Voorts moet erop worden gewezen dat in artikel 3.2 van de richtlijn 2004/38/EG slechts is voorzien dat de binnenkomst en het verblijf van “andere familieleden” van een burger van de Unie dienen te worden vergemakkelijkt. Het Hof van Justitie van de Europese Unie (hierna: het Hof van Justitie) oordeelde (HvJ 5 september 2012, nr. C-83/11) dat “vergemakkelijken”, in de zin van voormelde bepaling, niet impliceert dat alle aanvragen tot binnenkomst of tot verblijf die zijn ingediend door familieleden van een burger van de Unie die niet onder de definitie van artikel 2, punt 2, van de richtlijn 2004/38/EG vallen, zelfs indien zij overeenkomstig artikel 10, tweede lid van deze richtlijn aantonen dat zijn ten laste van deze burger zijn, moeten worden ingewilligd, doch dat lidstaten er wel moeten over waken dat hun wetgeving voorwaarden omvat aan de hand waarvan deze personen een beslissing aangaande hun aanvraag tot binnenkomst en tot verblijf kunnen verkrijgen die op een nauwkeurig onderzoek van hun persoonlijke situatie is gebaseerd en, in geval van weigering, is gemotiveerd.

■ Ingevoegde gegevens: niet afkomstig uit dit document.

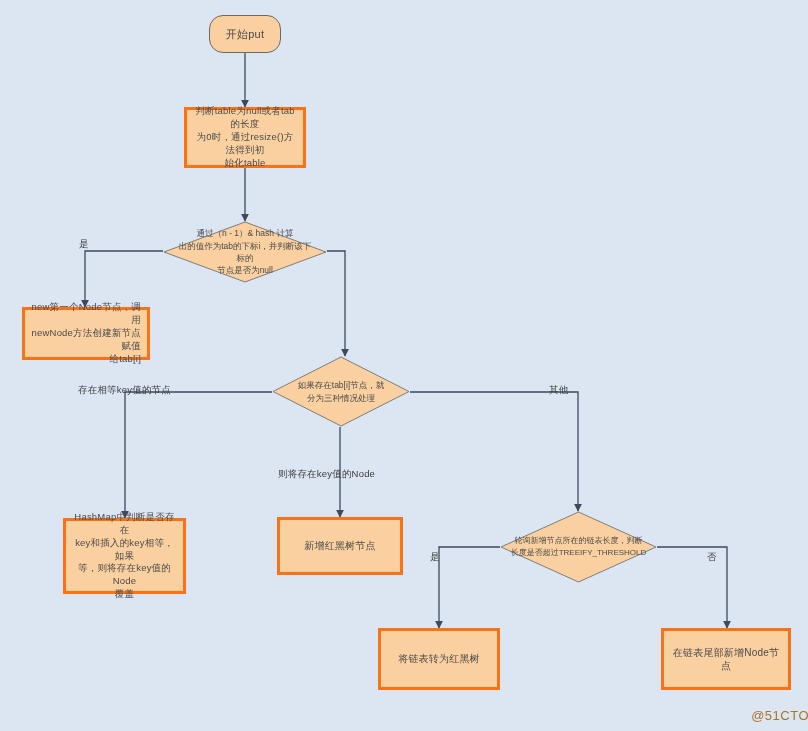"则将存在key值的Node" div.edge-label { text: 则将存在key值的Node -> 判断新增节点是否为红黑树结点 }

Het Hof van Justitie stelde ook dat de situatie van afhankelijkheid van de aanvrager in het land van herkomst van het betrokken familielid dient te bestaan, op het ogenblik waarop hij verzoekt zich te mogen voegen bij de burger van de Unie te wiens laste hij is.
 
Verzoeker kan derhalve, nu werd onderzocht of hij in zijn land van herkomst ten laste was van H.K. op het ogenblik dat hij zijn verblijfsrechtelijke aanspraken liet gelden, niet worden gevolgd waar hij stelt dat de motivering van de beslissing tot weigering van verblijf “getuigt van een ongeoorloofde uitbreiding van de gezinsherenigingsrichtlijn – met name het vergemakkelijken van verblijf van familieleden van Unieburgers in de ruime zin van het woord.”
 
De uiteenzetting van verzoeker laat evenmin toe te concluderen dat de bestreden beslissingen  zijn genomen op grond van onjuiste gegevens, op kennelijk onredelijke wijze of met overschrijding van de appreciatiebevoegdheid waarover verweerder beschikt.